> [EXERCISE DETAILS]
Copy out, unchanged, the stretch of the records from the line containing "<img src=./src/images/data.jpg />" through the line containing "## Description about", including both of those lines.

PROVIDED MATERIAL Start Marker

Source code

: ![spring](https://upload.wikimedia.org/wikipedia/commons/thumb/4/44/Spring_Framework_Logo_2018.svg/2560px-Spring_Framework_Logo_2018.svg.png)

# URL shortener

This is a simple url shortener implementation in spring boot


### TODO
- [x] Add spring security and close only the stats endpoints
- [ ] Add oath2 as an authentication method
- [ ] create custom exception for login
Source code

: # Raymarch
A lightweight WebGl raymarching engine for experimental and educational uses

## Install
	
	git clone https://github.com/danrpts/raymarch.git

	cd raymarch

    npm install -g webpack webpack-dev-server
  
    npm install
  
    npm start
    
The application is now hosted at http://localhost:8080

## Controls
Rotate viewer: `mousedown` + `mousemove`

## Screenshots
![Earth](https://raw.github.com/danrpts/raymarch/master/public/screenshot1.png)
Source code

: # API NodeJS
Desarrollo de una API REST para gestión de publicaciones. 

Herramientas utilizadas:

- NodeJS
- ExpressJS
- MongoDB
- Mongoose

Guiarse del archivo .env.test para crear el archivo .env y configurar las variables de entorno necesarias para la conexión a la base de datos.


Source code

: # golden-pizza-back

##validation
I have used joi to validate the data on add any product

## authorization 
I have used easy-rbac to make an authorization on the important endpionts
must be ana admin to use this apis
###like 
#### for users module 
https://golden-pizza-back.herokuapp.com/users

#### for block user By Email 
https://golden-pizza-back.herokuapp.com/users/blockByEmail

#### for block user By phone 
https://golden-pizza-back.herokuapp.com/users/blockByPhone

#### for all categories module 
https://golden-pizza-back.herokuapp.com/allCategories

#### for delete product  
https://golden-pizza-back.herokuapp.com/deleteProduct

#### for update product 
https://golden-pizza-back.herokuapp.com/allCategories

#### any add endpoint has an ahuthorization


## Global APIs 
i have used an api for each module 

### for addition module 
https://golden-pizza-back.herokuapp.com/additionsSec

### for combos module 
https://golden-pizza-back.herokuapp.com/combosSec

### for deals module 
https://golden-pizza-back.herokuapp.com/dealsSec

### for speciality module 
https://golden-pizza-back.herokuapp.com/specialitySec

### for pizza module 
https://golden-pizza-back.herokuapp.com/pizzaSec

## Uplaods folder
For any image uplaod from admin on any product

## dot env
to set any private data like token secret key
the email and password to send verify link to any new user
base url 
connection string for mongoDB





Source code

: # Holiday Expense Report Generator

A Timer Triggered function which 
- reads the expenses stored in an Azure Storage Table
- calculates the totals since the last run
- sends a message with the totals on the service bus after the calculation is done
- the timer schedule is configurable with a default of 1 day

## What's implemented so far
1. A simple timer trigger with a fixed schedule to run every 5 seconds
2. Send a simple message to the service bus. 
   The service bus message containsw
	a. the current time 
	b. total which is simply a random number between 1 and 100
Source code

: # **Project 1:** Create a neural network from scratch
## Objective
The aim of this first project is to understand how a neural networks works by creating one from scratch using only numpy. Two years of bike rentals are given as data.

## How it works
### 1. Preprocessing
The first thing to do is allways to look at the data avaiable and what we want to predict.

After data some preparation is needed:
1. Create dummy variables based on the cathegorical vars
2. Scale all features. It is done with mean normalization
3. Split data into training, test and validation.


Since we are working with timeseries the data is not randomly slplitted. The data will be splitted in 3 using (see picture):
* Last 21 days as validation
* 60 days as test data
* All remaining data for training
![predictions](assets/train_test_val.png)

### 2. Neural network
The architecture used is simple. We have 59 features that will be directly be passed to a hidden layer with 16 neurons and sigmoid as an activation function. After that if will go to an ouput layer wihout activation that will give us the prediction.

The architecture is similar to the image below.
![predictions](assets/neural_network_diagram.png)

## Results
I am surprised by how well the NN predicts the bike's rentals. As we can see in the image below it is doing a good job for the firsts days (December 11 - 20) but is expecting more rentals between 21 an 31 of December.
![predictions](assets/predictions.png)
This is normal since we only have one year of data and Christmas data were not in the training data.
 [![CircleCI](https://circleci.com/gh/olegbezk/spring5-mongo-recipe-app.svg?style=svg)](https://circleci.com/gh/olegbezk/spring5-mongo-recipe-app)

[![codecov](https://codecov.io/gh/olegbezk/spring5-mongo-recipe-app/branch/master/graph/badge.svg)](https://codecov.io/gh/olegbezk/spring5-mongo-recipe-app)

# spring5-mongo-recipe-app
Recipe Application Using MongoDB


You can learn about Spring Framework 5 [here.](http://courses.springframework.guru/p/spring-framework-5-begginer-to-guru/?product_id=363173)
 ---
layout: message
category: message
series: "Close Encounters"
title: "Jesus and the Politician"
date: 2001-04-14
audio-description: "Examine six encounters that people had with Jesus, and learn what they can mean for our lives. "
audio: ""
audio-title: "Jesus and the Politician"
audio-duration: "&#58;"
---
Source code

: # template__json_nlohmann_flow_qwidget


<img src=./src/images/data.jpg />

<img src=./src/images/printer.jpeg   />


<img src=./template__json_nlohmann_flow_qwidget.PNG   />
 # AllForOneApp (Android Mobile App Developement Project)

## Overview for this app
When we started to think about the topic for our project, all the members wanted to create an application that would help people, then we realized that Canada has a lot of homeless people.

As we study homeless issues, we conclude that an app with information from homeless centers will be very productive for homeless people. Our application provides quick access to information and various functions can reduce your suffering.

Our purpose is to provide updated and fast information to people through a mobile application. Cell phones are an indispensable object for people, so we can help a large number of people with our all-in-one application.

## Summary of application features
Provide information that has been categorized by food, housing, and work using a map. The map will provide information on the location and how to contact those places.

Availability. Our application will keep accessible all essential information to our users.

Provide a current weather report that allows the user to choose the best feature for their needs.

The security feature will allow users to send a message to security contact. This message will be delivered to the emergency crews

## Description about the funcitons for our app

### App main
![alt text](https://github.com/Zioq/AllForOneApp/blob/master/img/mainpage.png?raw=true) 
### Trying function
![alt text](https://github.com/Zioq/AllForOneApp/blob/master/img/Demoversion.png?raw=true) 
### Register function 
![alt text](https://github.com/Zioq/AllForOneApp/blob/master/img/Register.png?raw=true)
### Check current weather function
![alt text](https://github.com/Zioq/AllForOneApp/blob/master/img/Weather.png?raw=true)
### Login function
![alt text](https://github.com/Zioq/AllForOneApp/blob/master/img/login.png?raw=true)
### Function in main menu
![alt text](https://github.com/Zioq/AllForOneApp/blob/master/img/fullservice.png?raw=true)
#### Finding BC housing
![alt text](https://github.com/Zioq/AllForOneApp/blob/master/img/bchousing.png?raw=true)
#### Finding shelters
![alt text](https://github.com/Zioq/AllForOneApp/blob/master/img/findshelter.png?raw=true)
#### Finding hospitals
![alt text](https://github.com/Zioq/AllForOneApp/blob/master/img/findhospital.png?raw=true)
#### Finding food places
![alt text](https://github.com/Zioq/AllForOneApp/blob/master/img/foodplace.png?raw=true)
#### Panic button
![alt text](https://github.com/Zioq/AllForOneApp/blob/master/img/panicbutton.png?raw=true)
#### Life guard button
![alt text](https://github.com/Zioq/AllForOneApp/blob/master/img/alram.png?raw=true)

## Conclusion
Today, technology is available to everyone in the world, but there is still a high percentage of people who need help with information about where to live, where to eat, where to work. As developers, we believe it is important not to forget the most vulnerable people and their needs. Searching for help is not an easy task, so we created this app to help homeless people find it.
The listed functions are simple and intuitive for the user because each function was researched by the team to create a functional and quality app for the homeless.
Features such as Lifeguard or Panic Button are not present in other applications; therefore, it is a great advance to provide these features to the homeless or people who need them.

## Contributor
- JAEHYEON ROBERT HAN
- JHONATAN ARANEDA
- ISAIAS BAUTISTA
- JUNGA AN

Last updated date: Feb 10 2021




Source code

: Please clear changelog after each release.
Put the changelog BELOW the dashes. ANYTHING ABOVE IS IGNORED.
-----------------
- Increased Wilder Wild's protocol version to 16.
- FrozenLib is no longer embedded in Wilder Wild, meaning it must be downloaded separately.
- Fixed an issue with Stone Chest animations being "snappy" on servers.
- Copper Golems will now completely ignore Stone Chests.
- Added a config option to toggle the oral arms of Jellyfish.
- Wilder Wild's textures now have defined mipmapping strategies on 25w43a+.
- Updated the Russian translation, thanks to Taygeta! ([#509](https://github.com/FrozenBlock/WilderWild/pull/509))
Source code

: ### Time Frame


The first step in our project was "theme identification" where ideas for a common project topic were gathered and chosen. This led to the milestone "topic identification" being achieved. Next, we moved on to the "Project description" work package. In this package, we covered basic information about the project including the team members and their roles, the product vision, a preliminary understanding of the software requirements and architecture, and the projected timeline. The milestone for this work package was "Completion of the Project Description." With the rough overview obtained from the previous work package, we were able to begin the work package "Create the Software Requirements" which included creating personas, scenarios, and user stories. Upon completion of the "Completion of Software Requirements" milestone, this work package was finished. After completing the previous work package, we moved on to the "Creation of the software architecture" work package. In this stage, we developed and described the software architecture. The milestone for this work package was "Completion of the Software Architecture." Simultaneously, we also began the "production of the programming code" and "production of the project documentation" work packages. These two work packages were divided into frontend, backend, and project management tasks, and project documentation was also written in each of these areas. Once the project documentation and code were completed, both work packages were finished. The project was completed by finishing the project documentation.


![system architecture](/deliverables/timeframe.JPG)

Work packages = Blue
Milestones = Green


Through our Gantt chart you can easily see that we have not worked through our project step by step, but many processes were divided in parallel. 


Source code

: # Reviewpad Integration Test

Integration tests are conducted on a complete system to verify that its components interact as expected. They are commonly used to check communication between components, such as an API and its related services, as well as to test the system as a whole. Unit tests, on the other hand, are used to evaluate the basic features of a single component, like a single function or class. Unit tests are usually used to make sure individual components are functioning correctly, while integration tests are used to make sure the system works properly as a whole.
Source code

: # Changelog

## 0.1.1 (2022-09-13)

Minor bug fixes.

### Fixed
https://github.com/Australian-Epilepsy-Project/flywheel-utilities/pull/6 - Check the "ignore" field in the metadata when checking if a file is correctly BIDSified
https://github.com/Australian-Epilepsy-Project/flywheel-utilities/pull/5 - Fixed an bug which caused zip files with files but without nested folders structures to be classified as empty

PROVIDED MATERIAL End Marker

> [WRITTEN SOLUTION]
<img src=./src/images/data.jpg />

<img src=./src/images/printer.jpeg   />


<img src=./template__json_nlohmann_flow_qwidget.PNG   />
 # AllForOneApp (Android Mobile App Developement Project)

## Overview for this app
When we started to think about the topic for our project, all the members wanted to create an application that would help people, then we realized that Canada has a lot of homeless people.

As we study homeless issues, we conclude that an app with information from homeless centers will be very productive for homeless people. Our application provides quick access to information and various functions can reduce your suffering.

Our purpose is to provide updated and fast information to people through a mobile application. Cell phones are an indispensable object for people, so we can help a large number of people with our all-in-one application.

## Summary of application features
Provide information that has been categorized by food, housing, and work using a map. The map will provide information on the location and how to contact those places.

Availability. Our application will keep accessible all essential information to our users.

Provide a current weather report that allows the user to choose the best feature for their needs.

The security feature will allow users to send a message to security contact. This message will be delivered to the emergency crews

## Description about the funcitons for our app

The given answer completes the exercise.